Van Slyke asserts Blue Shield fraudulently concealed the inclusion of maternity benefits in his health care plan. Absent a duty to disclose, however, "the failure to do so does not support a claim under the fraudulent prong of the UCL." (Buller v. Sutter Health (2008) 160 Cal.App.4th 981, 986-987.) Moreover, there simply was no concealment in this case because the maternity benefits were expressly set forth in the text of the plan itself.

b. No "unfair" conduct has been alleged

"In consumer cases arising under the UCL, a business practice is 'unfair' if (1) the consumer injury is substantial; (2) the injury is not outweighed by any countervailing benefits to consumers or competition; and (3) the injury could not reasonably have been avoided by consumers themselves." (Klein v. Chevron U.S.A., Inc. (2012) 202 Cal.App.4th 1342, 1376.) Even under this expansive definition of "unfair," and notwithstanding that whether a challenged practice is unfair generally cannot be determined on demurrer (ibid.), Van Slyke's allegations fall well short of a pleading viable claim.

As we recently explained in Klein v. Chevron U.S.A., Inc., supra, 202 Cal.App.4th at page 1376 and footnote 14, although there is currently a split of authority with respect to the proper definition of the term "unfair" in the context of consumer cases arising under the UCL, the Second District has consistently followed the definition enunciated by our colleagues in Division Eight in Camacho v. Automobile Club of Southern California (2006) 142 Cal.App.4th 1394, 1403. As we did in Klein, we apply that definition here.

Van Slyke's purported injury could have easily been avoided had he only read the terms of his health care plan, something a reasonable person is obligated to do. (See Hadland v. NN Investors Life Ins. Co., supra, 24 Cal.App.4th at p. 1586.) Although a misrepresentation by Blue Shield or its agent would have relieved Van Slyke of that obligation, he failed to allege any such misrepresentation or false assurance occurred. As with his other claims, Van Slyke's UCL cause of action rests on the erroneous premise Blue Shield stood in a fiduciary relationship to him and, as a result, was required to make disclosures and provide advice not generally required when health care plans are sold. The trial court properly rejected Van Slyke's effort to plead a UCL cause of action.

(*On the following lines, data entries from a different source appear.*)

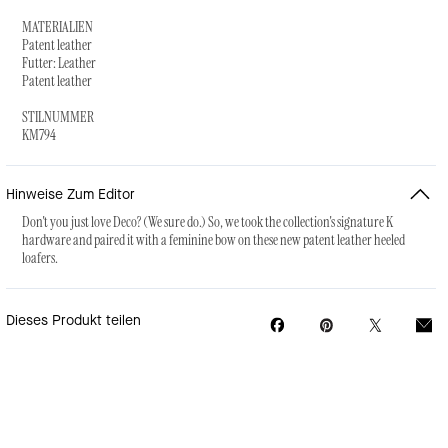
MATERIALIEN
Patent leather
Futter: Leather
Patent leather
STILNUMMER
KM794
Hinweise Zum Editor
Don't you just love Deco? (We sure do.) So, we took the collection's signature K
hardware and paired it with a feminine bow on these new patent leather heeled
loafers.
Dieses Produkt teilen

5. The Trial Court Properly Sustained the Demurrer To Van Slyke's Bad Faith Claim

Finally, Van Slyke alleged Blue Shield breached its duty of good faith and fair dealing. This bad faith claim rests on the assertion Blue Shield failed to disclose information material to the parties' contract. As discussed, however, Blue Shield had no affirmative duty of disclosure because there were no misrepresentations, and the actual terms of the health care plan were readily discoverable from the plain text of the plan itself. There is simply no basis for a claim Blue Shield acted in bad faith toward Van Slyke.


The order of dismissal is affirmed. Blue Shield is to recover its costs on appeal.